Donald Trump Has Fired, Demoted, or Suspended over 8,000 Veterans Affairs Employees Since Taking Office

FILE - In this June 21, 2013 file photo, the Veterans Affairs Department in Washington. Federal authorities have launched dozens of new criminal investigations into possible opioid and other drug theft by employees at Department of Veterans Affairs hospitals, a sign the problem isn't going away despite new prevention efforts. …
AP Photo/Charles Dharapak, File

President Donald Trump has relieved over 8,000 Veterans Affairs employees for failing their duty since becoming the president, according to VA Secretary Robert Wilkie.
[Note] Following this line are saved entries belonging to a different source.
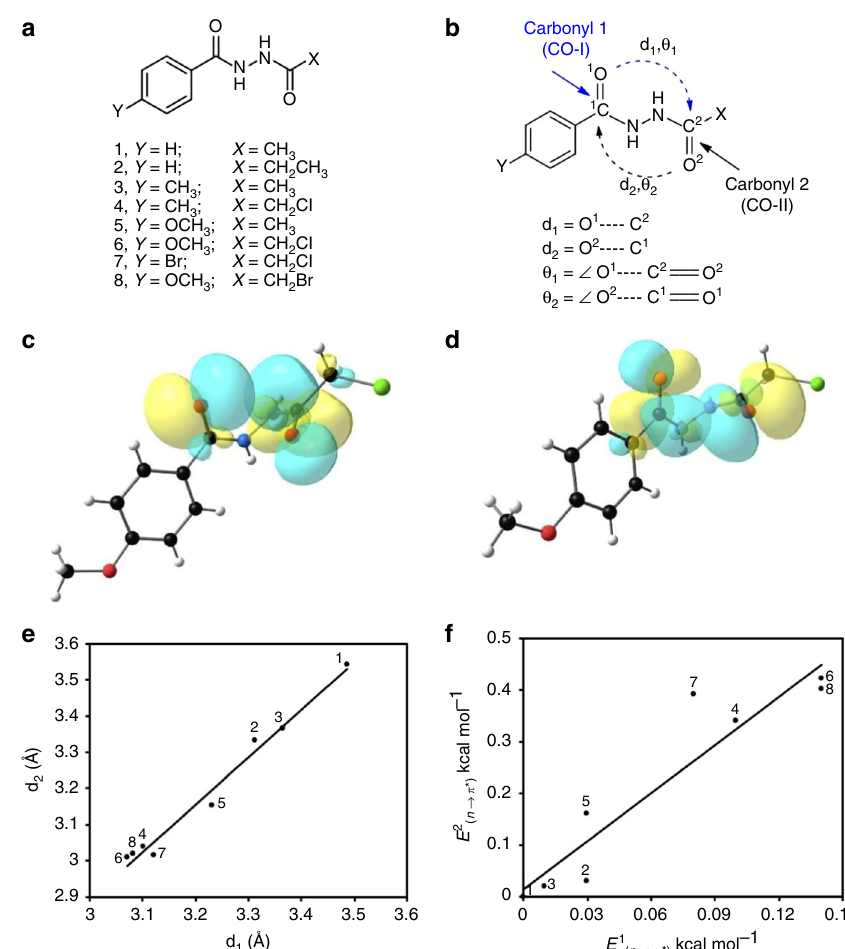
Fig. 2 Model compounds synthesized to study reciprocal n → π * interactions. a Chemical structures of N , N ʹ -diacylhydrazines ( 1 – 8 ). b De fi nition of different structural parameters in N , N ʹ -diacylhydrazines 1 – 8 ; d 1 = O 1 ··· C 2 ; d 2 = O 2 ··· C 1 ; θ 1 = ∠ O 1 ··· C 2 = O 2 ; θ 2 = ∠ O 2 ··· C 1 = O 1 . c NBO orbital overlap between oxygen lone pair ( n O ) of CO-I and π * C = O orbital of CO-II of compound 6 . d NBO orbital overlap between oxygen lone pair ( n O ) of CO-II and π * C = O orbital of CO-I of compound 6 . e Plot showing correlation between O ··· C distances (d 1 and d 2 ) in compounds 1 – 8 [Linear fi tting; Pearson correlation coef fi cient = 0.9906]. f Plot showing correlation between reciprocal n → π * interaction energies [ E 1 ( n → π *) and E 2 ( n → π *) ] in compounds 1 – 8 [Linear fi tting; Pearson correlation coef fi cient = 0.938]. Curved dotted arrows indicate n → π *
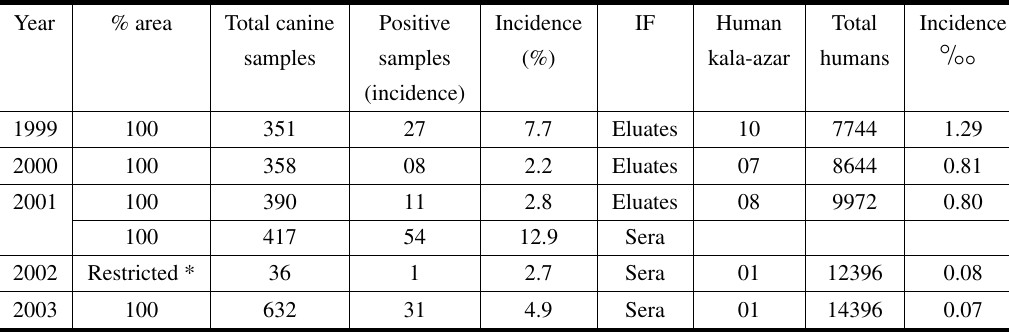
Effect of the use of immunofluorescency in blood eluates or sera samples for the epidemiological control of ZVL in Jardim Progresso, Natal,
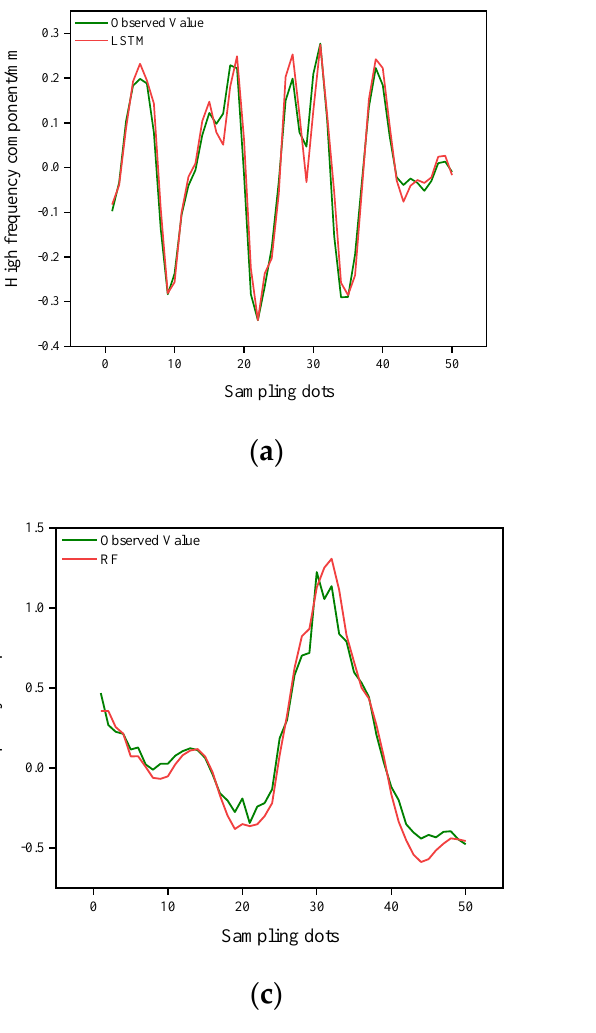
Figure 10. Measurement point EX2 high and low frequency prediction and correlation coefficient. (( a ) High frequency prediction; ( b ) Linear regression analysis of LSTM; ( c ) Low frequency prediction; ( d ) Linear regression analysis of RF)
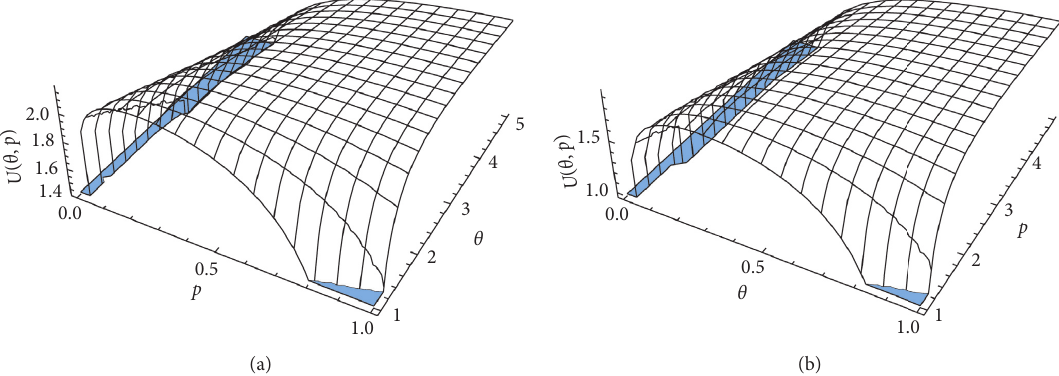
Figure 4: The relationship among U 0 . 5 , and δ � 0 . 8. (a) The basic social welfare model. (b) The extended social welfare model.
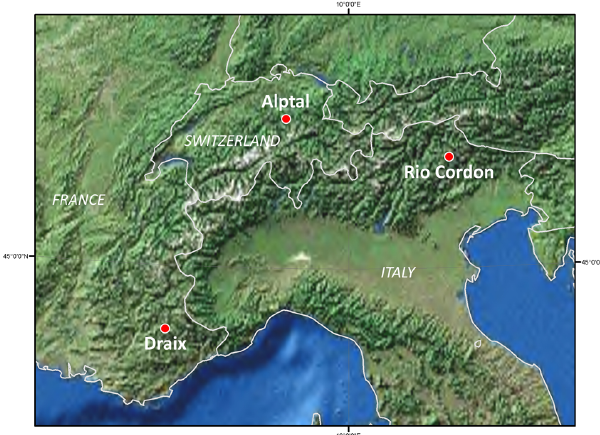
Fig. 1. Location of the three experimental sites: Alptal (Swiss Prealps), Rio Cordon (Eastern Italian Alps) and Draix (Southern French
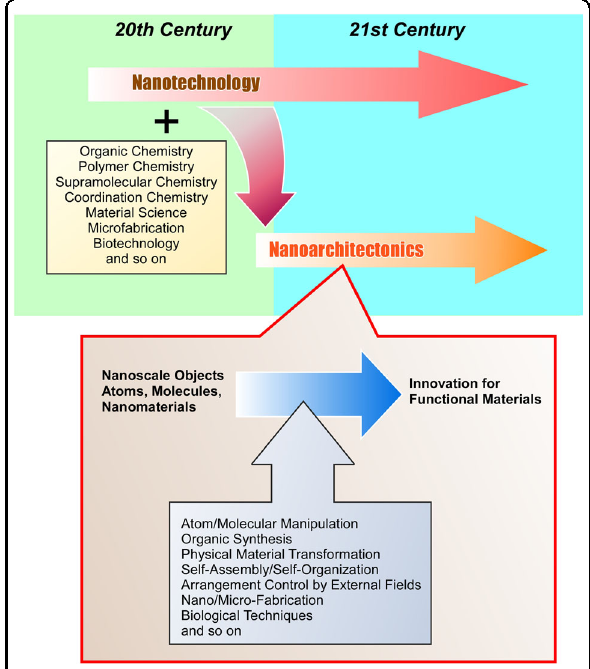
Fig. 1 Outline of nanoarchitectonics concept and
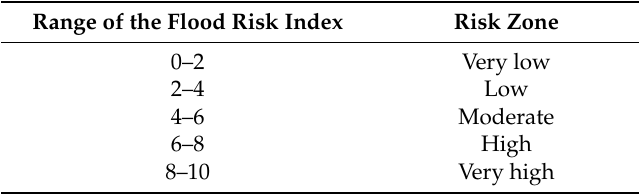
Table 8. Categorization of the flood risk index used in this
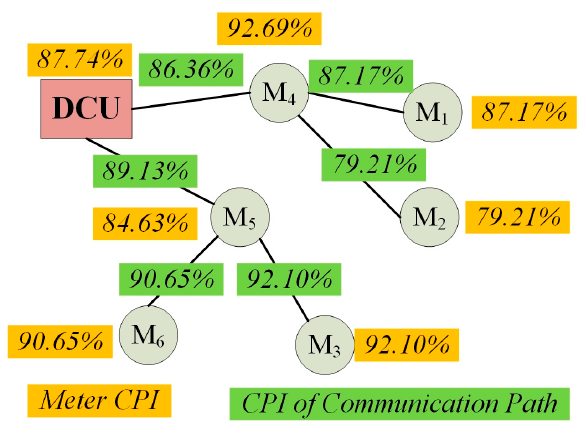
Figure 13. CPIs for the Six-Meter Case after Communication Path Changed.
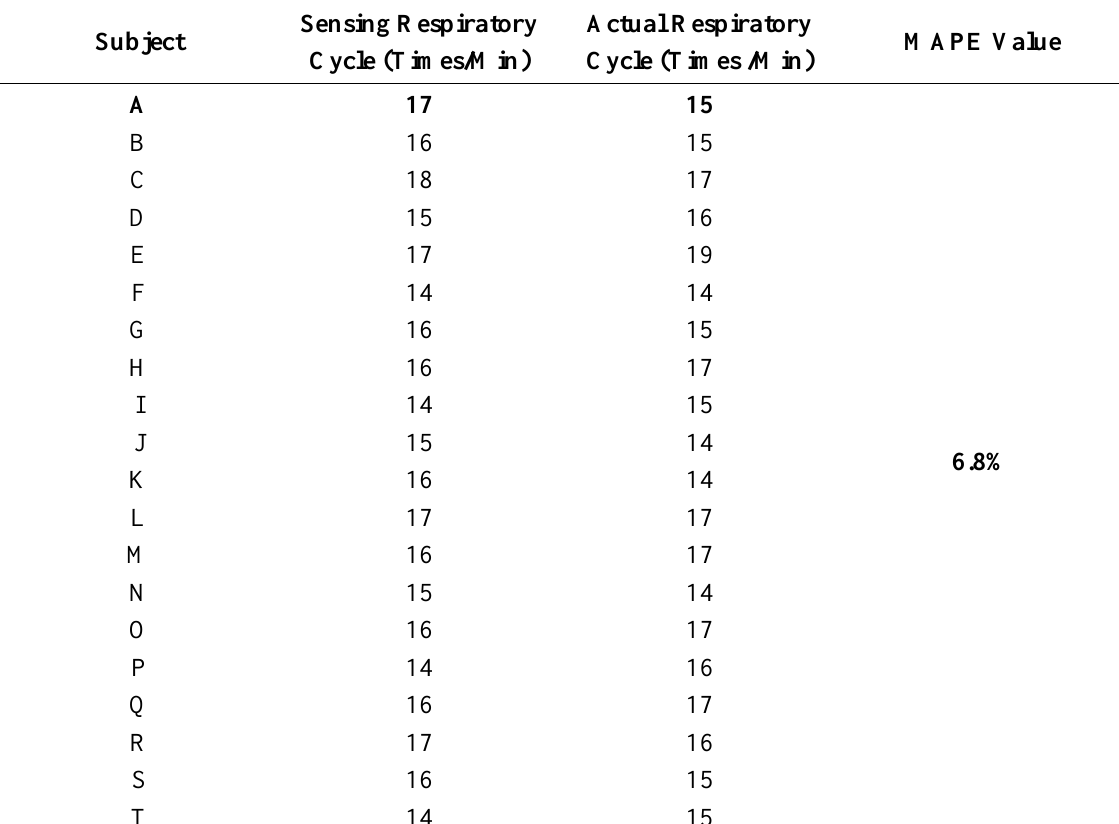
Table 14. Respiratory rate measurement results.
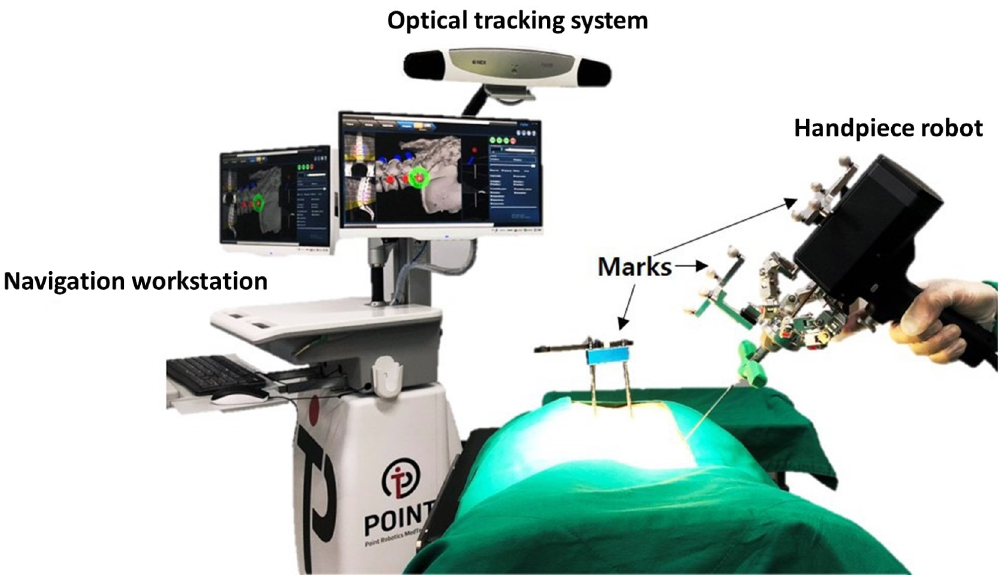
Fig 1. Point spine navigation system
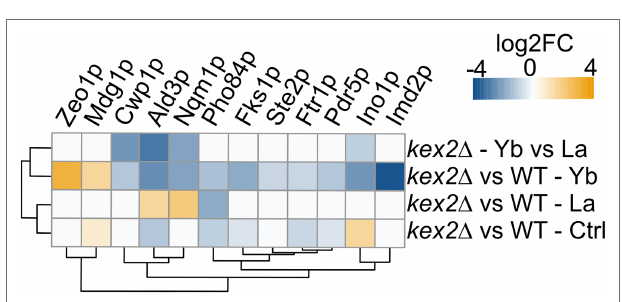
FIGURE 7 | Heatmap displaying protein abundance changes in kex2 ∆ compared to the WT. Please, refer to the Supplementary text for information related to proteomics data acquisition and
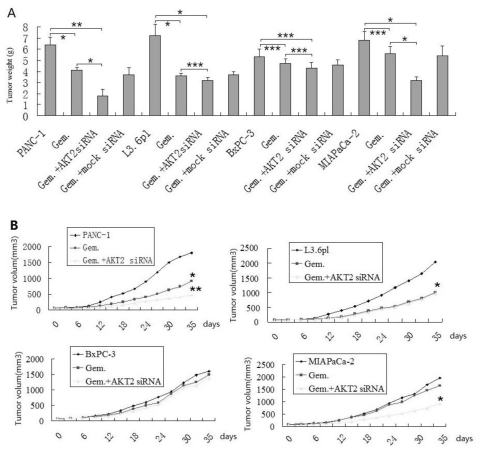
Effect of rAAV2-AKT2 siRNA combined with gemcitabine on tumor growth. (A) Tumor weight in mice treated with vehicle control, gemcitabine (gem.; 80 mg/kg twice weekly, i.v.), rAAV2-AKT2 siRNA combined with gemcitabine, Columns, mean (six samples per group); bars, SD. All statistical tests were two sided (* P < 0.05, ** P < 0.01, *** P > 0.05); (B) Growth curve of L3.6pl, PANC-1, BxPC-3 and MIAPaCa-2 tumors (n = 6 per group) treated with gemcitabine (80 mg/kg twice weekly, i.v.) or rAAV2-AKT2 siRNA combined with gemcitabine. Student’s t test versus control group; * P < 0.05, ** P < 0.01.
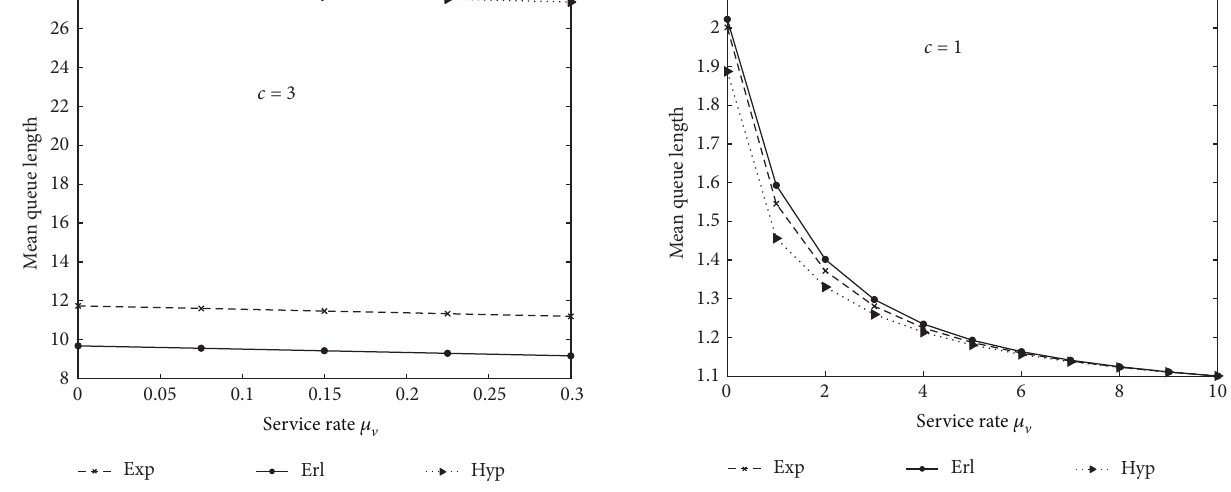
Figure 5: Mean queue length versus vacation-service rate with 𝜌 = 0.9 , 𝜉 = 1 , 𝜃 = 1 , and 𝑐 = 3 .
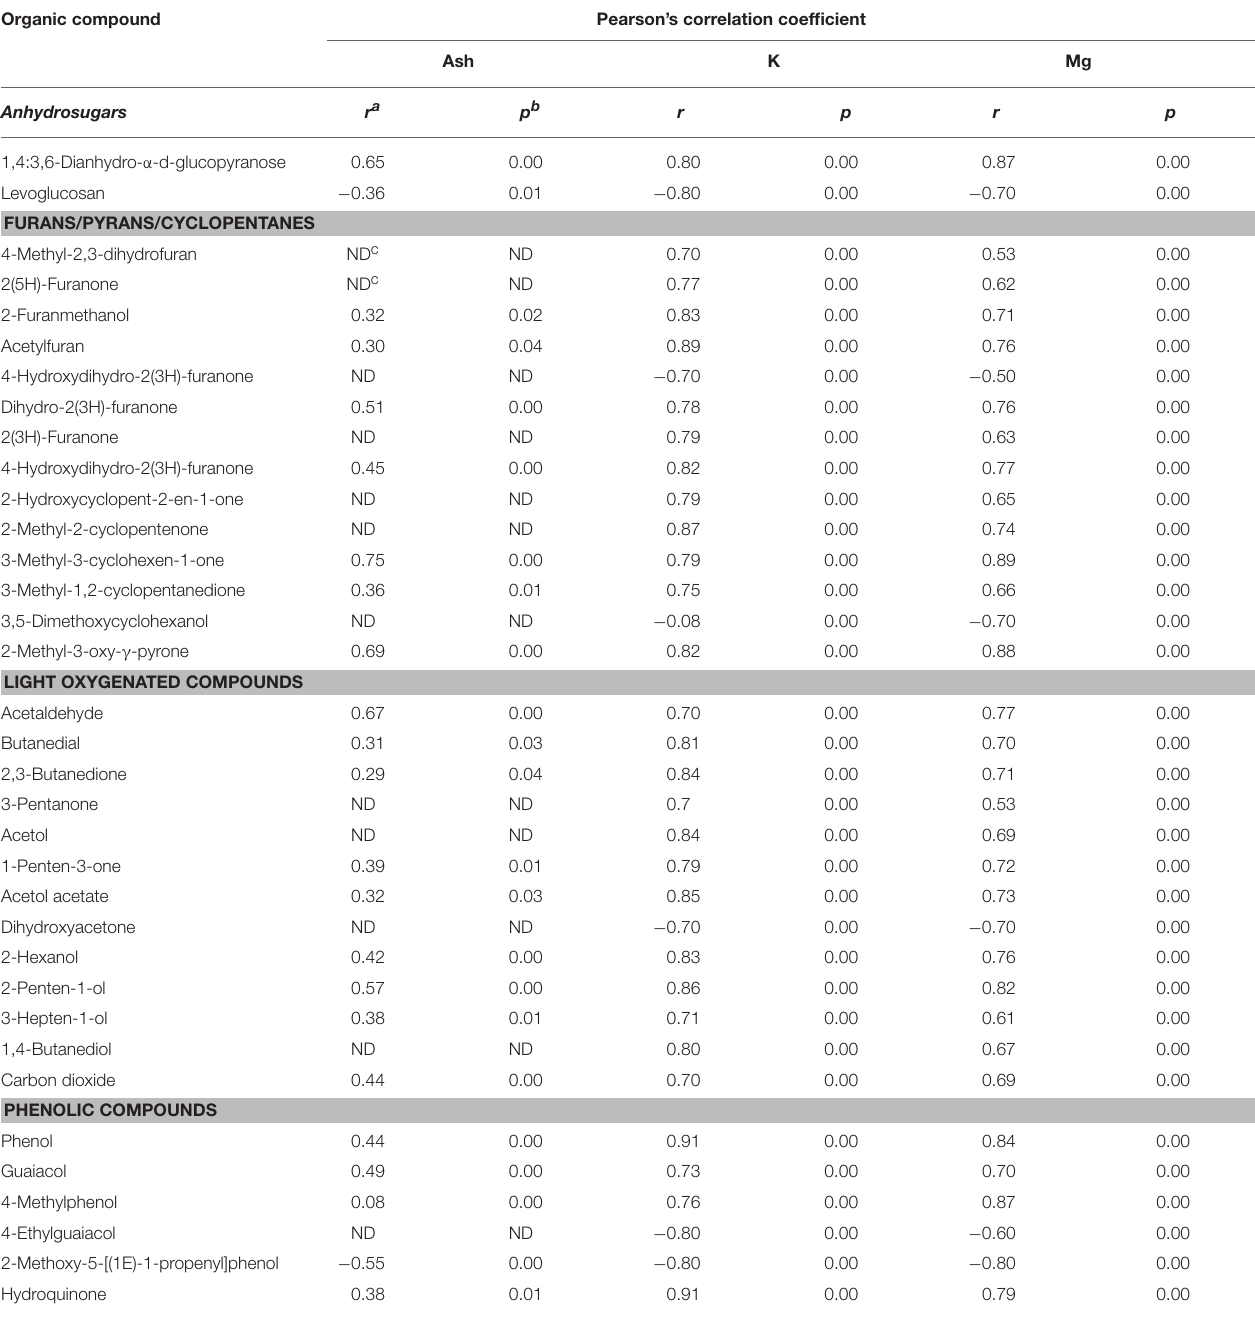
TABLE 3 | Pearson’s correlation between inorganic compounds in the unextracted and extracted switchgrass samples and the pyrolytic organic compounds produced by Py-GC/MS. Organic compound Pearson’s correlation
“The standard is if you don’t live up to your oath if you don’t live up to the standards that our veterans expect, that you will be asked to leave,” Wilkie told reporters in a press conference on Friday. “This is a transformational moment in our history.”

Wilkie said accountability was a signature promise from President Trump, particularly after the Veterans Affairs scandals in Phoenix in 2014 and 2015.

Under Trump, he said, VA employees as high as network directors down to the lowest employees were removed for not performing their job to the proper standards.

“This is, I think, one of the strongest statements that we can make: That it is a new day at VA,” Wilkie said.

Trump spoke about the importance of Veterans Affairs accountability in October, during a speech on health care at The Villages in Florida.

“Do you remember all of the bad stories that used to be about the VA?” he asked. “Now you don’t see that because they have accountability.  We can fire bad people. We fired a tremendous number of really bad people that should’ve been fired years ago. I don’t like firing people, but I like firing people that don’t treat our vets great, that aren’t doing their job.”

Wilkie praised Trump for delivering the largest budget for the VA Department in its history and noted that the department in 2018 achieved the highest patient satisfaction rates in its history at 89.7 percent.

He also touted the success of the MISSION Act, allowing veterans the ability to have the choice to seek care in the private sector when Veterans Affairs could not give them the care that they needed.

“This puts veterans at the center of their healthcare decisions, not the institutional prerogatives of VA, but veterans,” he said.

Wilkie detailed a forthcoming national roadmap for understanding and preventing suicides and addiction, and mental health, bringing together the federal government including the Departments of Indian Health, Health and Human Services, Housing and Urban Development, Department of the Defense.

He said 60 percent of veterans who committed suicide were not in Veterans Affairs care and that the roadmap would help the department was working with local organizations to find military veterans suffering from depression.

President Trump fired Veterans Affairs Secretary David Shulkin in 2018 and replaced him with Wilkie, who was recommended to the Department by then-Secretary of Defense Jim Mattis.

Wilkie said it was an “honor” to serve in President Trump’s administration, praising him for putting veterans’ care at the top of his priority list.

“There has never been a President who has given this much attention to America’s veterans or allowed for more transformation to go on in the lives of veterans in this department than this President has,” he said.